Black hole polarization and new entropy bounds

TL;DR

This paper derives a new entropy bound for charged black holes considering polarization effects and proposes a combined bound for charged rotating objects, advancing the understanding of black hole thermodynamics.

Contribution

It provides a derivation of Zaslavskii's optimized entropy bound through black hole polarization effects and introduces a unified bound for charged rotating objects.

Findings

Derived a tighter entropy bound for charged objects accreting black holes.

Proposed a combined entropy bound for charged rotating objects.

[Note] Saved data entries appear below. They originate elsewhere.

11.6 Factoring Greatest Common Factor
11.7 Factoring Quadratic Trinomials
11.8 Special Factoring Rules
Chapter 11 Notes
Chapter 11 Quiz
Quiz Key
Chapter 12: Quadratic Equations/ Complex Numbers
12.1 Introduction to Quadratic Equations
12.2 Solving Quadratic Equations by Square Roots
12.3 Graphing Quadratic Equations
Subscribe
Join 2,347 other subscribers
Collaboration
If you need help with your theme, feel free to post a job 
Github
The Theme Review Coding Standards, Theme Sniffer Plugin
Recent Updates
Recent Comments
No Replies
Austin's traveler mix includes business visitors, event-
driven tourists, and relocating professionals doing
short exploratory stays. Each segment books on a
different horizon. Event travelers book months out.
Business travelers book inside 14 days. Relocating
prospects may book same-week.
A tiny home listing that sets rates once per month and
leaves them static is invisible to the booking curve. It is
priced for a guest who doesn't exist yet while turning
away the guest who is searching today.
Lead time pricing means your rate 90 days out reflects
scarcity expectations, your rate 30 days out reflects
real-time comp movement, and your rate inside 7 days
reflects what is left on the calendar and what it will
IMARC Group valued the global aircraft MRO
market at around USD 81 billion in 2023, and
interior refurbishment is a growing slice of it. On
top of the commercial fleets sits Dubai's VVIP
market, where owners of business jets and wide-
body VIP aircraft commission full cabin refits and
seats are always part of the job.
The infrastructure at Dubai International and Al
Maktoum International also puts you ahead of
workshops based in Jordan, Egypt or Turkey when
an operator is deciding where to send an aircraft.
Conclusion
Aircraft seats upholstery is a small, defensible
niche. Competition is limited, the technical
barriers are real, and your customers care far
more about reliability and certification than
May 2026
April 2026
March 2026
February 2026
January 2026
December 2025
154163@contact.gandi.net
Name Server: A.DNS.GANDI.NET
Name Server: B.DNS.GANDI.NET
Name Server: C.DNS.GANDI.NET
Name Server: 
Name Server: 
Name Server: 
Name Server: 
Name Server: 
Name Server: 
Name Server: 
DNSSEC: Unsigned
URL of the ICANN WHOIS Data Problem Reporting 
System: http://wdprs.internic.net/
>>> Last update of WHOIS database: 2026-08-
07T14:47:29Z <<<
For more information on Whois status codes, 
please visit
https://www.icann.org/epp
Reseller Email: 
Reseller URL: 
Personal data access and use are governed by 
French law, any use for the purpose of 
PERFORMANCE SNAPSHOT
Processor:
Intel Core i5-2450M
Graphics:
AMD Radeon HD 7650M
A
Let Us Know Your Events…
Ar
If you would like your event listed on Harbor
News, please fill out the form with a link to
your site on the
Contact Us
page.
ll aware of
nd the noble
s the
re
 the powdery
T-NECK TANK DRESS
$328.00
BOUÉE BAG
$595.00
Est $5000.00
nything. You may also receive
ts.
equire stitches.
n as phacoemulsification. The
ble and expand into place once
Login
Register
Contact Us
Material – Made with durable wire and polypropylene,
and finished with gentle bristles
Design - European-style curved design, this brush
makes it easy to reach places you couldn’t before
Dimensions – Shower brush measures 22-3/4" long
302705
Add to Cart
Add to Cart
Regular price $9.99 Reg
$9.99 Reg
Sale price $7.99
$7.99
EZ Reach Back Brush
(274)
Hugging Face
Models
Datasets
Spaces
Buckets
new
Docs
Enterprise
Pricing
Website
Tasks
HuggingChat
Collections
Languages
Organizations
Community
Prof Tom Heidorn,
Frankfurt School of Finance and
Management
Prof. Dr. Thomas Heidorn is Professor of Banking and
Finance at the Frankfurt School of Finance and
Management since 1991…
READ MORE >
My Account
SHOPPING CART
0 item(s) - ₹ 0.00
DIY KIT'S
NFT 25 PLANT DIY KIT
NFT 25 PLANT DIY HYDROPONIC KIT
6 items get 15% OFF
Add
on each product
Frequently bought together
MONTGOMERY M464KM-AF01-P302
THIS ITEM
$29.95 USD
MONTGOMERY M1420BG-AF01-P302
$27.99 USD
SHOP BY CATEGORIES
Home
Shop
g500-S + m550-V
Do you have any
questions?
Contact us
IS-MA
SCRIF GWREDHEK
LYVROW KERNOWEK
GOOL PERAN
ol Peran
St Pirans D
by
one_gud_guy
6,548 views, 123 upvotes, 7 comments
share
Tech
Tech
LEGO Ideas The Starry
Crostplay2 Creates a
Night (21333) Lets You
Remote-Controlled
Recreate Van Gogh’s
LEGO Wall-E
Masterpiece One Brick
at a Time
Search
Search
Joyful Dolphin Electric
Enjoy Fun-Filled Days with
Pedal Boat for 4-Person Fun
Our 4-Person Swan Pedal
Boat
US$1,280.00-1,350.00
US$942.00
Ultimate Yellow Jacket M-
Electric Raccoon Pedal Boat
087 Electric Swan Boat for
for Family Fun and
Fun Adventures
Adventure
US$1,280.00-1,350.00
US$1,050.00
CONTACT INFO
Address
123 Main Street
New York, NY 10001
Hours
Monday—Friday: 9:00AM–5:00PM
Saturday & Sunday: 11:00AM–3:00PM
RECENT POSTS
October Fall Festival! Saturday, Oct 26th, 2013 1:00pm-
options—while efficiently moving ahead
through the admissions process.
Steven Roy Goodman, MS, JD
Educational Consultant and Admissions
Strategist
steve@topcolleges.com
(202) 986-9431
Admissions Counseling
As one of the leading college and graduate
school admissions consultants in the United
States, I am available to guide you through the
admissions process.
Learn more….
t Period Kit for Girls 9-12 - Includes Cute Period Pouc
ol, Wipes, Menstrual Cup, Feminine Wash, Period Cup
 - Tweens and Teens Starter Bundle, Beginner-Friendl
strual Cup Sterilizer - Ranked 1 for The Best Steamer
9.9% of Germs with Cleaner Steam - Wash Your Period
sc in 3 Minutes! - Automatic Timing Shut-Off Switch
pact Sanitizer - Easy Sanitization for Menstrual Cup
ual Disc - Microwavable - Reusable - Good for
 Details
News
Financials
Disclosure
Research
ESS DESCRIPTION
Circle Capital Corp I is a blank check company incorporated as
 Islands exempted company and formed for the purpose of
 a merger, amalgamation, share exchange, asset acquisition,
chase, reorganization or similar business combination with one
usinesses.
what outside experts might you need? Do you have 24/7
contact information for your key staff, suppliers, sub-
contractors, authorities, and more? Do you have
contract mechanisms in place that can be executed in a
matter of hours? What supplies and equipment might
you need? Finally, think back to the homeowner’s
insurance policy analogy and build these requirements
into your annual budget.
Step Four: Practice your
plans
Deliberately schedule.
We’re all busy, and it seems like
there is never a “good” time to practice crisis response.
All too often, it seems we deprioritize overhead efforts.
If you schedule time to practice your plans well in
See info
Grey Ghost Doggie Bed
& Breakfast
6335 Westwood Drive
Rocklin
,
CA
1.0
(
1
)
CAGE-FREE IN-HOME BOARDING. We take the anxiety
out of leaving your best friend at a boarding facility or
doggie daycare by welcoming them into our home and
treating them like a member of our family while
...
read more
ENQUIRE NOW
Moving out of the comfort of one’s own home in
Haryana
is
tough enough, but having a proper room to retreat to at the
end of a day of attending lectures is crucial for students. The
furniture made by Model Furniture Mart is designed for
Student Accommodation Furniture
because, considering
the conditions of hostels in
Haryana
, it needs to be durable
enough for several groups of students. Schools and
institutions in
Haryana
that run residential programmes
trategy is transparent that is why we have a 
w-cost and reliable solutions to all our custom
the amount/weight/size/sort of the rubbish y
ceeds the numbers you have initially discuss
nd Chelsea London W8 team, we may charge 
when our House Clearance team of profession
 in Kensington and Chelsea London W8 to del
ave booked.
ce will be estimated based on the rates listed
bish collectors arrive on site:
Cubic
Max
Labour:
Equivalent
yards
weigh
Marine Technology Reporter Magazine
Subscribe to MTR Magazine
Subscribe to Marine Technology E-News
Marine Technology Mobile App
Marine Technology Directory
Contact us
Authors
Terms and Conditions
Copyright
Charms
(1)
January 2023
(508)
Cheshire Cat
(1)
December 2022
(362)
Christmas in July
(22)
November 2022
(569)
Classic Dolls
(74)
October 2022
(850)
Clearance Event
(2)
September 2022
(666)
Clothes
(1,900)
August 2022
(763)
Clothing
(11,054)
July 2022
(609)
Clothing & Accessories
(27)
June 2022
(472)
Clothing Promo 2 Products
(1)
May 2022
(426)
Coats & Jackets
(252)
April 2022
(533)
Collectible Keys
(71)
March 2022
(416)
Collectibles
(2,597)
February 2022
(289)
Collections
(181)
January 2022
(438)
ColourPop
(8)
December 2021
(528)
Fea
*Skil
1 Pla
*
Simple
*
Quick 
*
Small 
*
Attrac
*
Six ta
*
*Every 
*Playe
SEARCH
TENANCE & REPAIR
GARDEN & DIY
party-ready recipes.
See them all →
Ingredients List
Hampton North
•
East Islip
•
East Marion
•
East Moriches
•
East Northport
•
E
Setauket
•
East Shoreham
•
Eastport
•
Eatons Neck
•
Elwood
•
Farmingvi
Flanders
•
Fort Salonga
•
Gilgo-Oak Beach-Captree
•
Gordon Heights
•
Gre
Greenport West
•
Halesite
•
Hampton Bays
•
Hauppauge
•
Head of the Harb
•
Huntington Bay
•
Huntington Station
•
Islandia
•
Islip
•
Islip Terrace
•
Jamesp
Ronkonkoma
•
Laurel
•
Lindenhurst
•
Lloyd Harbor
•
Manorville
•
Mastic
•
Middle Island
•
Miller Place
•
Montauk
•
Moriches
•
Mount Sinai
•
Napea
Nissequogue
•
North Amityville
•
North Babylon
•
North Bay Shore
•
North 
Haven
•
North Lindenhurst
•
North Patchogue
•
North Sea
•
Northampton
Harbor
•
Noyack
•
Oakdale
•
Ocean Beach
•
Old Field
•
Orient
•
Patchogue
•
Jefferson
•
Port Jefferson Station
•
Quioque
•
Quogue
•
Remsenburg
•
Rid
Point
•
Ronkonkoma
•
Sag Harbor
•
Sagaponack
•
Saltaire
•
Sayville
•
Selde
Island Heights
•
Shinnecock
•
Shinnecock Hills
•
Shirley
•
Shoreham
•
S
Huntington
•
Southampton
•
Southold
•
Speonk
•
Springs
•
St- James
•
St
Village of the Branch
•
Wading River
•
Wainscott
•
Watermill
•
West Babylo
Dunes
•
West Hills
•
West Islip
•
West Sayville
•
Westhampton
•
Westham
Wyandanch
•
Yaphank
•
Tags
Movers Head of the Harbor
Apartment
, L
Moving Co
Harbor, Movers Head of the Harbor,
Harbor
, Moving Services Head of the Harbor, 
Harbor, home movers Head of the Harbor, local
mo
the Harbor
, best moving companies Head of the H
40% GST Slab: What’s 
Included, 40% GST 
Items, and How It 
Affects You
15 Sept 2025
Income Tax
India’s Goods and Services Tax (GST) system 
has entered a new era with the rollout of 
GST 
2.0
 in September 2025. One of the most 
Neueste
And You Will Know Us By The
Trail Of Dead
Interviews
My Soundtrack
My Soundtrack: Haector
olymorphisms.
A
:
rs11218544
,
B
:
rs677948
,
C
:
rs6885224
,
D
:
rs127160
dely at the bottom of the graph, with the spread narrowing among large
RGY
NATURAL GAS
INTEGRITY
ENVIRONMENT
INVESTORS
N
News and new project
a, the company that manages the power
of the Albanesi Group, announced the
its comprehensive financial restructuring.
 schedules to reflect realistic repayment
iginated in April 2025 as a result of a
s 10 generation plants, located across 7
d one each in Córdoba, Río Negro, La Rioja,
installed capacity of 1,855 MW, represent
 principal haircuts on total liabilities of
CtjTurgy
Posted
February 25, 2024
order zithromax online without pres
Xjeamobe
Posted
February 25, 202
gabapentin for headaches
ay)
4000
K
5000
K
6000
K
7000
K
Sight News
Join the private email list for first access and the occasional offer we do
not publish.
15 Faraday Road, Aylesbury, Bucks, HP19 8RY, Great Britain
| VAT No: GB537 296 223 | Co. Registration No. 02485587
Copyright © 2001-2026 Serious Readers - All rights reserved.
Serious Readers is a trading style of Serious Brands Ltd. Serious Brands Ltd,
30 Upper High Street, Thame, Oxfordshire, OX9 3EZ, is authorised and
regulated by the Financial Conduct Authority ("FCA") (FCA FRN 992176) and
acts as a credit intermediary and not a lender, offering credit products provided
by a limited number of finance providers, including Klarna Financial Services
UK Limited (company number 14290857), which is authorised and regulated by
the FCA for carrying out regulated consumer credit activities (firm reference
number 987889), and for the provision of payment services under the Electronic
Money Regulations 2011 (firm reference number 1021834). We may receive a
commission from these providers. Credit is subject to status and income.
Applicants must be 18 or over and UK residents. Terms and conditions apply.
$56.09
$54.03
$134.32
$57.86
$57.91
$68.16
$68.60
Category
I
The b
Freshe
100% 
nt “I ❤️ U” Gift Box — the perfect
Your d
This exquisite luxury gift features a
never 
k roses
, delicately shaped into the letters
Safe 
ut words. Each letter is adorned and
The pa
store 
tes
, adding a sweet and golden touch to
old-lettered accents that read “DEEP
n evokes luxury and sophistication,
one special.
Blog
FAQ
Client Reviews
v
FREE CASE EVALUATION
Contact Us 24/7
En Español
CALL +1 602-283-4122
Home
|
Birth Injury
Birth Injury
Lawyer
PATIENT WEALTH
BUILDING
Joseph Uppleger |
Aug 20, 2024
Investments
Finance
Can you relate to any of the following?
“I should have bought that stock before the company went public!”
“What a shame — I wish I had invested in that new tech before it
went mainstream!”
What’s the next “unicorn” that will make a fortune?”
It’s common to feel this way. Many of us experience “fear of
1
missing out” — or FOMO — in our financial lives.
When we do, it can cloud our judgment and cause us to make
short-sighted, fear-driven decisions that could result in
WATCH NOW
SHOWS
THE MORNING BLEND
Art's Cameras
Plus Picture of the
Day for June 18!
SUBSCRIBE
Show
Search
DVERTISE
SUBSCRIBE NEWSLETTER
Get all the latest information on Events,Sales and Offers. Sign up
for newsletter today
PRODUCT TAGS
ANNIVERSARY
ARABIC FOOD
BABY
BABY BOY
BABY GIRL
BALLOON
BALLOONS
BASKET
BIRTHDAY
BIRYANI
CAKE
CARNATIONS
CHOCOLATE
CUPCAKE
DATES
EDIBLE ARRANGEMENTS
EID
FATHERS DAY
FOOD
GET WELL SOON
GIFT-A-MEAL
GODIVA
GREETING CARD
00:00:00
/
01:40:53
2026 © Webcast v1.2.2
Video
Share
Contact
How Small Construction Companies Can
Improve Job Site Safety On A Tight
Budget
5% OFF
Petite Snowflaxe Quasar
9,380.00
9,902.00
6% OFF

Showed the bound cannot be further tightened using global charges.

Abstract

Zaslavskii has suggested how to tighten Bekenstein's bound on entropy when the object is electrically charged. Recently Hod has provided a second tighter version of the bound applicable when the object is rotating. Here we derive Zaslavskii's optimized bound by considering the accretion of an ordinary charged object by a black hole. The force originating from the polarization of the black hole by a nearby charge is central to the derivation of the bound from the generalized second law. We also conjecture an entropy bound for charged rotating objects, a synthesis of Zaslavskii's and Hod's. On the basis of the no hair principle for black holes, we show that this last bound cannot be tightened further in a generic way by knowledge of ``global'' conserved charges, e.g., baryon number, which may be borne by the object.